A, Predicted prion-like score for Snt1 by PLAAC (Alberti et al. 2009), with a score of 1 corresponding to high prion-like (PrD) character, and 0 low prion-like character. B, Fluorescence microscopy of mid-logarithmically growing naïve and [ESI⁺] cells harboring an endogenous Snt1-GFP fusion. Representative of more than three biological replicates. Scale bar, 5 μm. C, Growth of naïve (n = 4), [ESI⁺] (n = 4), and [ESI⁺] meiotic progeny (n = 14) at a high concentration (10 mM) ZnSO₄. D, Schematic describing the crossing strategy for cytoduction experiments presented in (E). E, growth in 5 mM Zn for zinc-sensitive SK1 background yeast cytoduced with either naïve or [ESI⁺] cytoplasm (n = 3). F, Quantification of limited proteolysis kinetics to accompany Fig. 1G. Trajectories are the ratio of full-length Snt1 in naïve cells to that in [ESI⁺] cells at that timepoint. Each replicate’s points are connected with lines, and the data are fit with a linear function. The statistical significance is assessed by an F-test. G, Normalized AUC in 10 mM ZnSO₄ for control protein transformations of Snt1 aggregates (n = 24; Fig. 1H) into snt1Δ cells compared to the parent strain (n = 4).

s3

Figure S3

Related to figures 3 and 4

A, Immunoblot of acid extracted histones from isogenic haploid naïve and [ESI⁺] cells. Blots are representative of three biological replicates, which are quantified by densitometry alongside. B, Representative standard curves for spike in controls used in mRNA-seq. C, Pairwise transcriptional overlaps between [ESI⁺] and Set3C deletions, with overlapping genes in grey. Transcripts are defined as being differentially regulated by a Benjamini-Hotchberg adjusted p value less than 0.1. The significant of the overlap for [ESI⁺] is, by hypergeometric test: for up-regulated transcripts, [ESI⁺] vs. snt1Δ, p < 1.66 × 10⁻⁵, [ESI⁺] vs. hos2Δ, p < 3.05 × 10⁻¹²⁹; [ESI⁺] vs. set3Δ, p < 6.84 × 10⁻⁴⁸; and for down-regulation are as follows: [ESI⁺] vs. snt1Δ, p < 1.25 × 10⁻⁵, [ESI⁺] vs. hos2Δ, p < 7.36 × 10⁻²⁵⁸, [ESI⁺] vs. set3Δ, p < 1.98 × 10⁻¹¹⁰. D, Heatmap of the 3’ transcription end sites (TES) for the top 500 [ESI⁺] up-regulated genes for H4ac, RNAPII, and Snt1 ChIP-seq. Data are representative of at least two biological replicates. E and F, Example ChIP tracks for Snt1 and RNAPII at (E) the SSP2 locus and (F) the SPO14 locus in naïve and [ESI⁺] cells. Arrows indicate RNAPII accumulation at the 3’ of SSP2 and an alternative transcription start site (TSS) of SPO14. G, Quantification of sporulation at 5 days by morphological analysis. Three biological replicates were included in the analysis, and at least 300 cells were counted for each replicate, and the experiment was performed three times with similar results. All error bars are the standard error measurement.

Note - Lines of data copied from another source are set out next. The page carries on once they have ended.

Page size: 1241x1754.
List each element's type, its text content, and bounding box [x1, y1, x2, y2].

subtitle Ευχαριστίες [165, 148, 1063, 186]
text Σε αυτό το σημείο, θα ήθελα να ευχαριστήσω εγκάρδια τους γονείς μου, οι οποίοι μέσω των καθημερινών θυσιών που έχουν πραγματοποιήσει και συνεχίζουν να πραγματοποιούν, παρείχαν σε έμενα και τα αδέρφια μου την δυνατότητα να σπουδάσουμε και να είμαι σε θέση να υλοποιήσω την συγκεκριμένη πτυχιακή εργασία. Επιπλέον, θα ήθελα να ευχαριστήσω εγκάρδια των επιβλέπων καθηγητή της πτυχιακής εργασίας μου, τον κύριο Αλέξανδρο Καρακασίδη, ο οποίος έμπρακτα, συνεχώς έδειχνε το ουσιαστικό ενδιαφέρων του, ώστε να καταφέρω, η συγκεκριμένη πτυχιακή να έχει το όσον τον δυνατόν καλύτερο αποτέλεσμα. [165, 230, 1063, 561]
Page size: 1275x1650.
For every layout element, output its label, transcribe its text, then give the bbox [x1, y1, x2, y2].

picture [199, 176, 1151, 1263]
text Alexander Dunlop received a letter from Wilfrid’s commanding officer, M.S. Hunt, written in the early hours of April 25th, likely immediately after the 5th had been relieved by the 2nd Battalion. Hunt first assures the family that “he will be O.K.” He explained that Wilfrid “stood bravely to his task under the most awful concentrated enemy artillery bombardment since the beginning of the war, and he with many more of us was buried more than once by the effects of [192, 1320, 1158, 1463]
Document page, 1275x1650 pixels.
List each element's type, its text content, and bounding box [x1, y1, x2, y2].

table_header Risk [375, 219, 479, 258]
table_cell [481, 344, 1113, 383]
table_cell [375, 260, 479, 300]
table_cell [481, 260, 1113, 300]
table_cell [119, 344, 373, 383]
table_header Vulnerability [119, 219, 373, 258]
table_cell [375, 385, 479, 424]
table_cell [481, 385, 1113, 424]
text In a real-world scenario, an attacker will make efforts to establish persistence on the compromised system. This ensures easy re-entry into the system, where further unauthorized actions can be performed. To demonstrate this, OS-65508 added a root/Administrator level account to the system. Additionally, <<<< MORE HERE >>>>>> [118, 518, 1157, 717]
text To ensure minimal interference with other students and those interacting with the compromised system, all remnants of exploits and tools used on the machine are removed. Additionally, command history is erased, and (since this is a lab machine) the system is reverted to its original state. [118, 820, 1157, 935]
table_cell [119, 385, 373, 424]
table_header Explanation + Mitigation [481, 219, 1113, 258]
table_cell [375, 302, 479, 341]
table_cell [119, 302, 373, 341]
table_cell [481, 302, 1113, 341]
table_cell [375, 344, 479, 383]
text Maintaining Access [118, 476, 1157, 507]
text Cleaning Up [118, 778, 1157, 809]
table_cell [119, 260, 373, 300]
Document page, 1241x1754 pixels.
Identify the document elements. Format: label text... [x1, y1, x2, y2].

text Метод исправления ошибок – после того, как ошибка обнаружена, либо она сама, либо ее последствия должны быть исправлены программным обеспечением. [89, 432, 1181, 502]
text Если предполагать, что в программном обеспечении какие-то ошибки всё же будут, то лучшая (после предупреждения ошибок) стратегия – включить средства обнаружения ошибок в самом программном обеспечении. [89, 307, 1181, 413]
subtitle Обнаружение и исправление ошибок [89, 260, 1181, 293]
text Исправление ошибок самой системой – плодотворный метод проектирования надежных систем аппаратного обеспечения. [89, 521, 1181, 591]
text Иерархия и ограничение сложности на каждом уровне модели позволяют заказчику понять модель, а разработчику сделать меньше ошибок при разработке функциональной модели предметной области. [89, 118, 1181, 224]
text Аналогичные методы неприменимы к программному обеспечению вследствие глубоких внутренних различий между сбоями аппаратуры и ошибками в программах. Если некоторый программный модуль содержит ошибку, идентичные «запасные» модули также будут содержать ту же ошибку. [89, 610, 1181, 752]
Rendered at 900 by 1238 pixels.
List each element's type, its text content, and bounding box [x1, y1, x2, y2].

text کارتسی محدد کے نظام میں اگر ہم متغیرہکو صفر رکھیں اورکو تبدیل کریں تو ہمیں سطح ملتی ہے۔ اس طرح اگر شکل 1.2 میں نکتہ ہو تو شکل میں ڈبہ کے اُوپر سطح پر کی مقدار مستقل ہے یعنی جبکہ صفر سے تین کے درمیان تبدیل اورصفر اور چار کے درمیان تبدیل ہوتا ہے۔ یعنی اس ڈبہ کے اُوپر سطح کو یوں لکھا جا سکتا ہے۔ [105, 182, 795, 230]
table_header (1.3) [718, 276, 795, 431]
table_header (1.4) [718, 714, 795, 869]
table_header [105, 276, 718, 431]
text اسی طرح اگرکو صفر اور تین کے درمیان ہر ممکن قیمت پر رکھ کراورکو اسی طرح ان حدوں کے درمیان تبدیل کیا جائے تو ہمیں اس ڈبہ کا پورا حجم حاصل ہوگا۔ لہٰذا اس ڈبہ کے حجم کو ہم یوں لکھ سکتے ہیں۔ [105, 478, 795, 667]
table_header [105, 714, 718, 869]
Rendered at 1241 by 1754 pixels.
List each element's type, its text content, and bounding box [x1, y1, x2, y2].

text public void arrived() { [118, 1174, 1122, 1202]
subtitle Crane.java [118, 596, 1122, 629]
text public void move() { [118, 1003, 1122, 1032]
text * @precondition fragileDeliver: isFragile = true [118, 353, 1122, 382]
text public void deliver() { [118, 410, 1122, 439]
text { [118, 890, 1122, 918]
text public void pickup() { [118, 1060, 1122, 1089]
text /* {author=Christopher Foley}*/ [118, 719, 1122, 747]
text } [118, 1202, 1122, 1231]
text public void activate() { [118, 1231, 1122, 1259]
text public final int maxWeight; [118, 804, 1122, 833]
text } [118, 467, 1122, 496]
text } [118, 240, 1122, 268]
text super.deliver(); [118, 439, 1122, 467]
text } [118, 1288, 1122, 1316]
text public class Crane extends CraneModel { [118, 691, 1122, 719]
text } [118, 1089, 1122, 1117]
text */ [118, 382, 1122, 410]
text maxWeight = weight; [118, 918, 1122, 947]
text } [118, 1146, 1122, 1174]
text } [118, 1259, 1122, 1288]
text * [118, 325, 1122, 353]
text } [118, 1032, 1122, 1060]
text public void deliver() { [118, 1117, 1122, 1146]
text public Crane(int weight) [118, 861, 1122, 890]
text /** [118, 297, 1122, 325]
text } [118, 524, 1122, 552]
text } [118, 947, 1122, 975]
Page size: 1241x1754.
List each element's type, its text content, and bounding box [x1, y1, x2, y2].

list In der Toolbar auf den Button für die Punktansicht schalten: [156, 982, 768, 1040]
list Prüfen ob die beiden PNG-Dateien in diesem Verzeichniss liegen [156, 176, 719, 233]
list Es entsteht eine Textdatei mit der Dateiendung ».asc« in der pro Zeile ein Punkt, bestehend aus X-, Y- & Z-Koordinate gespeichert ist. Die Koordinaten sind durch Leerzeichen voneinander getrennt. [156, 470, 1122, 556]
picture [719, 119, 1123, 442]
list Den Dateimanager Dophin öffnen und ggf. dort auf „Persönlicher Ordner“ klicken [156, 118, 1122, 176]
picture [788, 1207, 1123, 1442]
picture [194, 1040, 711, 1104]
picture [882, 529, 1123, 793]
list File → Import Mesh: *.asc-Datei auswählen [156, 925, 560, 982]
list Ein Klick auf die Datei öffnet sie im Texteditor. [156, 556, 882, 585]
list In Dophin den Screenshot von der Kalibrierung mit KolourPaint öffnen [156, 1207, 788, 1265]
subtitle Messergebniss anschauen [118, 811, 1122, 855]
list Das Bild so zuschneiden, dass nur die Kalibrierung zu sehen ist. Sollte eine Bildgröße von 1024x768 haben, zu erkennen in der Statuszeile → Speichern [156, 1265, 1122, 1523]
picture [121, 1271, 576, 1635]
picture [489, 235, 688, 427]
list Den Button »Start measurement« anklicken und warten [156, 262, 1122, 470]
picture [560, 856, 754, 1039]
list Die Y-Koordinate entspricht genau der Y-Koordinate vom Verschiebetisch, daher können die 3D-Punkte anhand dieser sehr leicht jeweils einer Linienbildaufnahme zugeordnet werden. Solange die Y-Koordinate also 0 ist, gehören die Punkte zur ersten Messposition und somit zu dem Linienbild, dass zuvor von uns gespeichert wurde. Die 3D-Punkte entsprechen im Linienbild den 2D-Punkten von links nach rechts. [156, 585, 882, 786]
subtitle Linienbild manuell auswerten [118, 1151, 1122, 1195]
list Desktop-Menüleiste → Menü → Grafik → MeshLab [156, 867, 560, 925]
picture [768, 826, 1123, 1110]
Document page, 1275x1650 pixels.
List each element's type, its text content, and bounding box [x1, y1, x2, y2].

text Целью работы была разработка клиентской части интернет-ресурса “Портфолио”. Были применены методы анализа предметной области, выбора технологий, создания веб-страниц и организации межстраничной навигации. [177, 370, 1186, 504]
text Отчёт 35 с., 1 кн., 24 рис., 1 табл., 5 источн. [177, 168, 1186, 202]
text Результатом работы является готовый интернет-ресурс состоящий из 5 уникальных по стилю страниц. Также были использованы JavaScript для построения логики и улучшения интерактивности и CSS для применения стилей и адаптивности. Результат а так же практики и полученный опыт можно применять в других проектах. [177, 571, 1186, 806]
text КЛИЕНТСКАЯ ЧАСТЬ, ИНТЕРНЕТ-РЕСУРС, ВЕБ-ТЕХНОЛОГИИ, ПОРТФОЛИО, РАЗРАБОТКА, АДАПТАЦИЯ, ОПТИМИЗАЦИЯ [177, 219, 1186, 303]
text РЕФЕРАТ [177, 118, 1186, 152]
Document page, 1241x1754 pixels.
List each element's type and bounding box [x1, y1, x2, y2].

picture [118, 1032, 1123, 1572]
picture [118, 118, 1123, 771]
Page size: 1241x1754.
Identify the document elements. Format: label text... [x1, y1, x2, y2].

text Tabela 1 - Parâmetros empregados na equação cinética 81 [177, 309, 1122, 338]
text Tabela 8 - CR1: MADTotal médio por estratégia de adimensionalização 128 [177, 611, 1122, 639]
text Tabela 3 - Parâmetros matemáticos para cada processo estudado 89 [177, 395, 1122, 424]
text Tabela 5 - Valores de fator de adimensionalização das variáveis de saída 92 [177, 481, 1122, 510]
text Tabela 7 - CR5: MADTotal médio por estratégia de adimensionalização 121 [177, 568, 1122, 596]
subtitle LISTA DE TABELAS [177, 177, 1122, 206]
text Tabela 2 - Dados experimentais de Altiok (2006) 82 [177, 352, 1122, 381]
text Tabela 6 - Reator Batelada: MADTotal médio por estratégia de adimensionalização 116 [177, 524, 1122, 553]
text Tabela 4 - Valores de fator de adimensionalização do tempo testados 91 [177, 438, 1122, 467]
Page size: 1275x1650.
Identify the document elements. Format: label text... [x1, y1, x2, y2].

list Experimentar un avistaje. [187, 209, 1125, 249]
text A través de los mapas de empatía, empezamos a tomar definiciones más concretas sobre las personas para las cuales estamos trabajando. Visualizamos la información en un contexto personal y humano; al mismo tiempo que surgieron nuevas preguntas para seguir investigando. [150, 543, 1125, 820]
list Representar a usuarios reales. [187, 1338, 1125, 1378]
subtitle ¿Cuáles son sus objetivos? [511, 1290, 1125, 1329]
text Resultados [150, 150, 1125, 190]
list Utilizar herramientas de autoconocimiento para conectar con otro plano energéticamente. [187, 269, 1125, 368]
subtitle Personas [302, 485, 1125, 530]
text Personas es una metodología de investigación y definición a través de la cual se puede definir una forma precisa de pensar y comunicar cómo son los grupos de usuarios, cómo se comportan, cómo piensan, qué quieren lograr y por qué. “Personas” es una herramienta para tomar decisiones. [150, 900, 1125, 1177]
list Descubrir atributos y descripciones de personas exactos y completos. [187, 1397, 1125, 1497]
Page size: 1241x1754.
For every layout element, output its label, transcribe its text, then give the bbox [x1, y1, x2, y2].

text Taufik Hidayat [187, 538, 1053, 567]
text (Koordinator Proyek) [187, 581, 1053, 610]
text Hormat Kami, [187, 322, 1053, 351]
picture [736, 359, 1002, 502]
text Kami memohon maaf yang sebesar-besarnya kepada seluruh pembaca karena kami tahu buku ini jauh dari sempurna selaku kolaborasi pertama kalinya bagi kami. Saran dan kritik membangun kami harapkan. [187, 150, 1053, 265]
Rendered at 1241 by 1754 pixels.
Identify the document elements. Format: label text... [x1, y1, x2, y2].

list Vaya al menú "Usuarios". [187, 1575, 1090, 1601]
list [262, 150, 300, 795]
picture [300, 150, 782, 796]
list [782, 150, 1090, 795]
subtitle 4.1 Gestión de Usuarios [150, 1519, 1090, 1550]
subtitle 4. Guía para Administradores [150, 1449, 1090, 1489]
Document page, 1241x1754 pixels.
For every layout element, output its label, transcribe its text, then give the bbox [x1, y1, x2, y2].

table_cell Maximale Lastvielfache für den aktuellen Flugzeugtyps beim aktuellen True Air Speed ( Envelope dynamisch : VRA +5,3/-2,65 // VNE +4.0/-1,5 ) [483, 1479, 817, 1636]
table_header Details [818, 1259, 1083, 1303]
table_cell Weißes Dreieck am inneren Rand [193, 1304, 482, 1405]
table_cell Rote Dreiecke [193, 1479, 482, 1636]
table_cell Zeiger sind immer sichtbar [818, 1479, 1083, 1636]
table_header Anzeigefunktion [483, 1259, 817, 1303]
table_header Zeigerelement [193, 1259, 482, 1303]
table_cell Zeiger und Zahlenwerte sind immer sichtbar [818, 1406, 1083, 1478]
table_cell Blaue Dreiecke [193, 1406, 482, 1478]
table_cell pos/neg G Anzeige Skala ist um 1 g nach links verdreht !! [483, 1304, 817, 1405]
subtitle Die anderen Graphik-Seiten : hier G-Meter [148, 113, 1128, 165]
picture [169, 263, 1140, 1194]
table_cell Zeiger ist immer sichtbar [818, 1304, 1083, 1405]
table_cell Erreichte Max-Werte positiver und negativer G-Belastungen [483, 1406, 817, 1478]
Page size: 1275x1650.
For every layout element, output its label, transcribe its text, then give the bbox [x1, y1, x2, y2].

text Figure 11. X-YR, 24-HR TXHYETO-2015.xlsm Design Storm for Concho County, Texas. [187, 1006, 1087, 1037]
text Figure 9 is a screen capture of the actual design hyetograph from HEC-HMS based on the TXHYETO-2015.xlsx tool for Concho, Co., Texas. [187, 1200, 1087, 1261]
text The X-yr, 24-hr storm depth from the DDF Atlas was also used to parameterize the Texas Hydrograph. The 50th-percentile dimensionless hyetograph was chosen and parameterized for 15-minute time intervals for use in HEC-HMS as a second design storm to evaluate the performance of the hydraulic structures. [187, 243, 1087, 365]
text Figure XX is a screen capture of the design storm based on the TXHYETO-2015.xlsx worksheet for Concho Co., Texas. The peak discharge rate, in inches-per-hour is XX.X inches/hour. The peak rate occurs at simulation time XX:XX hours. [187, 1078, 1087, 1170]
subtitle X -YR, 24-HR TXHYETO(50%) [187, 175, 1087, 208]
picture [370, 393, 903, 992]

[ESI⁺] is a prion conformer of the Set3C histone deacetylase scaffold Snt1.

[ESI⁺] heritably activates transcription at otherwise repressed loci.

Activated loci are enriched for sub-telomeres via interference with Rap1 by [ESI⁺].

Sub-telomeric expression confers a generally adaptive transcriptional state.